Quelque chose clochait, mais étrangement, elle n'arrivait pas à y réfléchir. Quelque chose en elle guidait ses doigts, qui parcouraient sa ceinture, comme si elle avait voulu la resserrer. Ses yeux d'émeraude, eux, étaient fixes, observant et détaillant ce corps de biche. Afiralia, donc. Afiralia était belle. Belle mais dangereuse. Ça se sentait.

Un petit sourire glissa sur ses lèvres fines.

« Il y a des choses qu'il vaut mieux ignorer... »

Yava recula d'un pas. Sa chevelure ondulée. Une mèche de cheveux noire avait fait son apparition entre ses boucles hirsutes. Elle jaugea de nouveau la centaure, avant de reprendre :

« Mais vous m'avez aidée, et en cela je vous dois bien quelque chose en retour.
Yavannamírë Kel'Therym est mon nom. »


Celui qui sait ton nom a une arme contre toi.
C'est ce que disait son père. Elle le savait, mais pour une fois, elle ferait confiance.

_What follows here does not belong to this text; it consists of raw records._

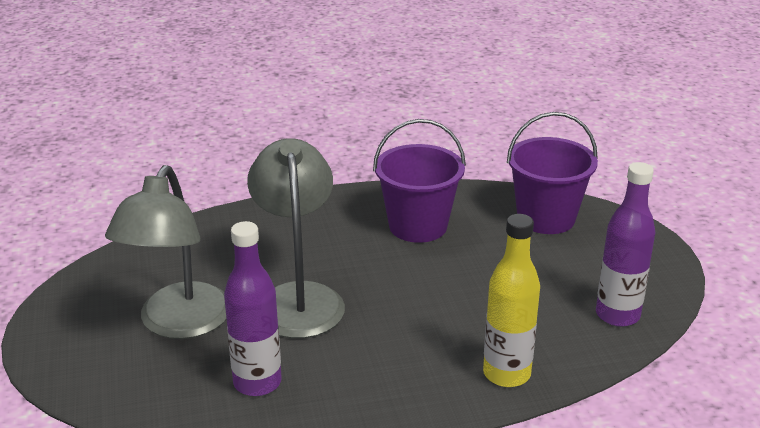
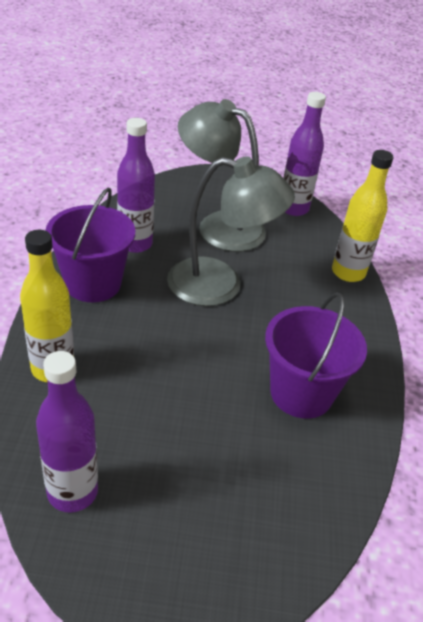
camera: 105 degrees right, 10 degrees up
(108, 275) = (293, 208): none -> purple bottle
(223, 222) = (348, 272): none -> yellow bottle
(546, 218) = (279, 517): purple bucket -> purple bucket (93, 283)

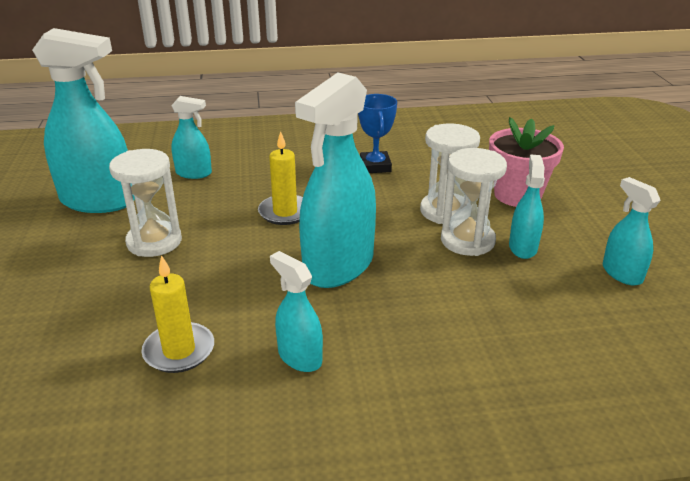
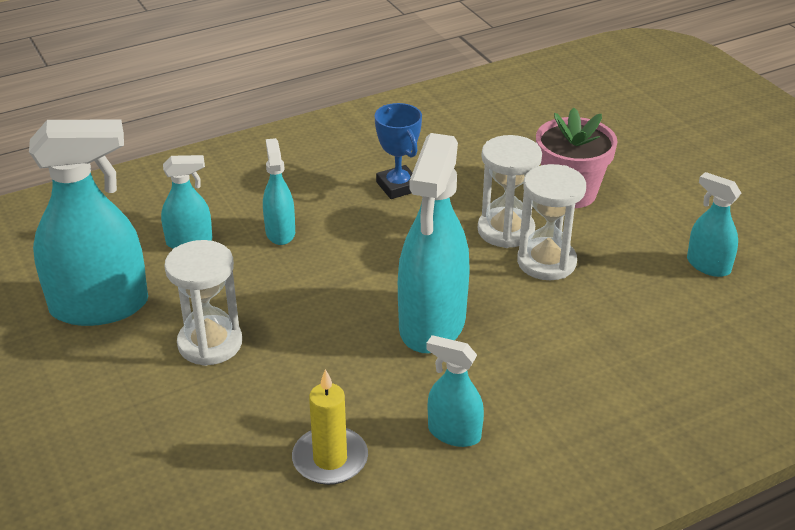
camera: 20 degrees left, 5 degrees up
(285, 212) = (333, 271): yellow candle -> none
(523, 247) = (604, 257): turquoise spray bottle -> turquoise spray bottle (280, 232)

Elle eut un dernier sourire, la salua et se détourna complètement de la centauresse.
Après avoir fermé les yeux, son corps entier se crispa pour se détendre. Ses membres s'allongèrent, craquèrent, et son corps entier se transforma pour prendre l'apparence d'une biche magnifique, haute sur ses jambes et pleine de grâce. Ses yeux d'émeraude pétillaient, et on y reconnaissait vaguement l'elfe sylvaine qu'il y avait à l'intérieur de ce corps animal. Sa tête était ornée de deux jolies oreilles couleur de flamme, sauf une petite partie. Un bout de son oreille était noir à présent, frappant sa robe presque unie d'une nouveauté qu'elle-même n'avait pas vu.

Un dernier regard à la centaure en guise d'au revoir, et la biche frappa de ses sabots le sol pour partir en quatre, puis cinq bonds puissants et longs, disparaissant dans la forêt, à la recherche d'Olibrius.